Finding the right tone and way of expressing your voice for a particular piece takes practice. Experiment with writing for a variety of audiences. Even if you only want to write fiction try press releases, opinion pieces, interviews. Newspaper copy, a business plan, a grant proposal, a comic or graphic story, a memoir piece, a description of a product, a book review. Many will say the more you write, the better you will become which is only partially true. If you practice the same format, genre and overall type of writing, that is the only type you will become better at.
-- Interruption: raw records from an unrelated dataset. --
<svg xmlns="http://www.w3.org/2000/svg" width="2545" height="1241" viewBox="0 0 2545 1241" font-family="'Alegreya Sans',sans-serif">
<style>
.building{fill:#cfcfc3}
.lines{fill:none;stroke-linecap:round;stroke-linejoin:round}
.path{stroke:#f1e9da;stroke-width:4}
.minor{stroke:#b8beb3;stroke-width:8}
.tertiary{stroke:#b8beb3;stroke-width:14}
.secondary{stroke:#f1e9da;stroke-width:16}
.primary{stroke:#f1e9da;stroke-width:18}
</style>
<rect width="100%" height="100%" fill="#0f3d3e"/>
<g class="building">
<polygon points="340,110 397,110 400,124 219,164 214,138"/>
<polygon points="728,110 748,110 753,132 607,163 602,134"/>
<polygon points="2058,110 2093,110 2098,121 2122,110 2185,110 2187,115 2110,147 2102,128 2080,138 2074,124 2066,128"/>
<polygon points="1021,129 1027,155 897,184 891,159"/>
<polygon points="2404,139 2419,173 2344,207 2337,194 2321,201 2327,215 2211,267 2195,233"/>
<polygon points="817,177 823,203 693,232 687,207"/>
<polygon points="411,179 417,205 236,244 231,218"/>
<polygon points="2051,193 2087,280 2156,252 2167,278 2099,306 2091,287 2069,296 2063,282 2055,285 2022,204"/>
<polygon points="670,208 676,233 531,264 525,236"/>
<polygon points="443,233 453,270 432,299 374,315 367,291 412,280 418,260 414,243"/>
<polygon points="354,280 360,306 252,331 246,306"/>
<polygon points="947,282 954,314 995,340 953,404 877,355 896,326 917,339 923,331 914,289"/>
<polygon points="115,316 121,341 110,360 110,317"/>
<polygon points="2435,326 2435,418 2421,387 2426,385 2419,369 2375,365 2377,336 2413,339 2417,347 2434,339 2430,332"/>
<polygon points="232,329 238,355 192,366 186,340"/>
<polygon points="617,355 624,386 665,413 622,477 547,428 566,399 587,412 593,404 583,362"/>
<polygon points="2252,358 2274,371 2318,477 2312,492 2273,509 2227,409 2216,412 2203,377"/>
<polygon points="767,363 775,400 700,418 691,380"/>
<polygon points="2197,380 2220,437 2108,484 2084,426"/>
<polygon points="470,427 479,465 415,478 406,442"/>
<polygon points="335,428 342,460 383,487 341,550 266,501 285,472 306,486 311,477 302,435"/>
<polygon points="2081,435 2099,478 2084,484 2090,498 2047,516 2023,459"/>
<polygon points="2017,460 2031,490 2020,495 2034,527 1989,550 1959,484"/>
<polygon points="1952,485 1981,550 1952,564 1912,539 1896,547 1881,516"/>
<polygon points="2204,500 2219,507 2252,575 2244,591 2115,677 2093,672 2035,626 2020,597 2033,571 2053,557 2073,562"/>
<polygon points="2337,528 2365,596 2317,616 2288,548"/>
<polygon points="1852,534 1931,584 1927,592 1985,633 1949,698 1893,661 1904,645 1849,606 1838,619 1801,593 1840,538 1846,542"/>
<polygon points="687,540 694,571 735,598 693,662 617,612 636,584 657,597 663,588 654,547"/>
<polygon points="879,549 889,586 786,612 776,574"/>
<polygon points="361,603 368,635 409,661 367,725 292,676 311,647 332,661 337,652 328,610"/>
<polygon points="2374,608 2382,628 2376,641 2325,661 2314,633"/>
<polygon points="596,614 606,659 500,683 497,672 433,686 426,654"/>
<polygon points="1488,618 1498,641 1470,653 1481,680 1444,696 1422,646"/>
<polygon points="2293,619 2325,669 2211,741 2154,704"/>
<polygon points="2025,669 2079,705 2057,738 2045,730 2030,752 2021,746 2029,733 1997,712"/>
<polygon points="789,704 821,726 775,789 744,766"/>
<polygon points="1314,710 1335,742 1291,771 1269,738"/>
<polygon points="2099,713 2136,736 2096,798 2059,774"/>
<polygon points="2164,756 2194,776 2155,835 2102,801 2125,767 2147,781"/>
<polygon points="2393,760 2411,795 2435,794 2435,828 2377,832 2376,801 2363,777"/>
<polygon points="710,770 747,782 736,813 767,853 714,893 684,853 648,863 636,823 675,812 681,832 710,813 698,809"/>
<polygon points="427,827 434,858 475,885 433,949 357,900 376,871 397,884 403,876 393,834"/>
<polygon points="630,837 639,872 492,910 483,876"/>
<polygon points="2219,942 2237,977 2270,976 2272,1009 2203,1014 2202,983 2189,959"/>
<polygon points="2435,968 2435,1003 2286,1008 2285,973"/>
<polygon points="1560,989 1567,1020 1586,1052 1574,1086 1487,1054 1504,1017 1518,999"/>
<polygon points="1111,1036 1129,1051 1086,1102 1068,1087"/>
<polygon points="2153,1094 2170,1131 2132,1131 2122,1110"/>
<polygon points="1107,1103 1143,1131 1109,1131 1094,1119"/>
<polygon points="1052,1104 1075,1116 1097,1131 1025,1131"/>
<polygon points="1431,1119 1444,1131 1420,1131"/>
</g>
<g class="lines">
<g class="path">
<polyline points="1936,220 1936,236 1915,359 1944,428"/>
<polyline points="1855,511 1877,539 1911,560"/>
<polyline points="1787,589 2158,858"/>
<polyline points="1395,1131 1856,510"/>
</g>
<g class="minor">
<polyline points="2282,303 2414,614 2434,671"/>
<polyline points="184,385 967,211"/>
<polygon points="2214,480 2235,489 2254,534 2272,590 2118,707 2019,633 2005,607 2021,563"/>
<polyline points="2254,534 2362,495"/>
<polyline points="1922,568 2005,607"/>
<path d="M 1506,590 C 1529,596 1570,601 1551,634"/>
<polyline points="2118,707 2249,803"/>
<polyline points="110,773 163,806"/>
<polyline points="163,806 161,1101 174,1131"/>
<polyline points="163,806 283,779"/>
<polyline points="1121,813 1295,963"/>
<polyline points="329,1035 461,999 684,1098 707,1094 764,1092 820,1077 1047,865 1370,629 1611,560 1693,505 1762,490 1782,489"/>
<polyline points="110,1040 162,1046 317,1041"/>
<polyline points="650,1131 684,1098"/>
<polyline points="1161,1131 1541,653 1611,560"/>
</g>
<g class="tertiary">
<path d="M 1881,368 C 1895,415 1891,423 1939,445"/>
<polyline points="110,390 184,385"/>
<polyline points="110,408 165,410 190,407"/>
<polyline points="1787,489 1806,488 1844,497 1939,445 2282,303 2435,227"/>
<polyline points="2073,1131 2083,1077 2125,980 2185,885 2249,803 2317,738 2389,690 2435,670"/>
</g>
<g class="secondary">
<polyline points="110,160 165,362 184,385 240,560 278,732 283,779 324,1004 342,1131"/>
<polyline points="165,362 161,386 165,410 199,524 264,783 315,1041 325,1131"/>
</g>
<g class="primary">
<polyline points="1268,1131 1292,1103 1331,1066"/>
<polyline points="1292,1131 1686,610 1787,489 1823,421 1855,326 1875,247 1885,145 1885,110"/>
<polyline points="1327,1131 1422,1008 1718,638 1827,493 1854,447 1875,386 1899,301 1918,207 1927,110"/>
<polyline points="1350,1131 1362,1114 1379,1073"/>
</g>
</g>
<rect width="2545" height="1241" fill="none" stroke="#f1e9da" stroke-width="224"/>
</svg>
Yet the ability to write in a variety of tones depending on what you want to get across, how you want a character to be viewed and who your intended audience is will provide you with valuable flexibility. Becoming versatile in what you write and how you write it will allow you to create a piece with nuances that provide the reader with a sense or impression instead of hitting them over the head with obvious and time worn clichés. A final word to the wise, when it comes to description and tone of voice in particular, never beat a dead horse lest you leave your readers at their wits ends with an ax to grind regarding your writing.